And what was there in your post that you thought that I didn't already know?
Absolutely nothing (except see below my sig).
You thought I was replying to you ? ... that I was trying to correct something you had said ? ... that I was trying to improve on something you had said ?
You thought I was writing that post (at least in part) for your own edification ?
After all, my post appeared directly beneath yours ... and it did start with a quote from your post.
Well, it's "none of the above". I wasn't really replying to you, nor was I attempting to correct/improve your post. I was just making a divergent and trivial follow-on comment that was triggered partly by the (quoted) remark you had made, and partly by what Laurent_R had written.
I thought you would pick up on that. (You *can* read minds, can't you ?)
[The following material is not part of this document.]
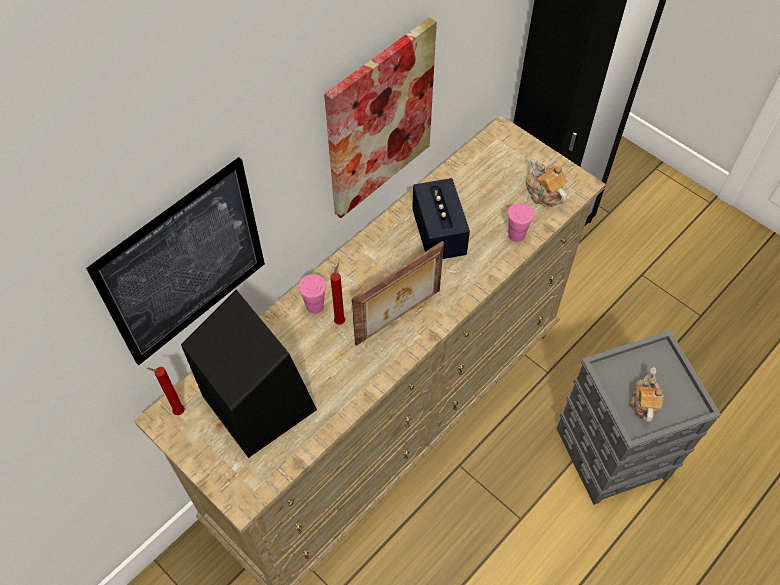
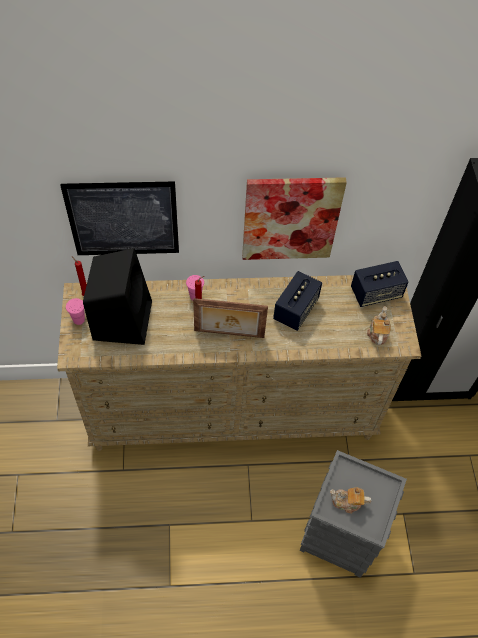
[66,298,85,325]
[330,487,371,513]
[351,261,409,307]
My apologies for that - my intent would have been much clearer if I had positioned my reply beneath Laurent_R's post and been way more explicit wrt what I was trying to say. There was really no need for me to reference your post at all - it's just that it was your remark that triggered the observation.
Shit - all that for something I've written that probably wasn't of much interest to anyone other than me, anyway.
Oh, well ... all I can do is try to do better next time.
Cheers,
Rob
PS: Actually I wasn't sure whether you were aware that you could start with a couple of IV's and generate a NaN. It's pretty trivial, so it's of little consequence whether that had occurred to you or not. It seems a bit odd to me - as someone once said, "NaN is a purely floating point concept".
I thought you *might* find that mildly interesting in some way.
Yeah - I assume way too much :-) | [reply] |
you could start with a couple of IV's and generate a NaN.
The problem (for me) is that there are no IVs involved in your construction.
The basic compile-time constant: 2**1025 never results in the construction of any IVs.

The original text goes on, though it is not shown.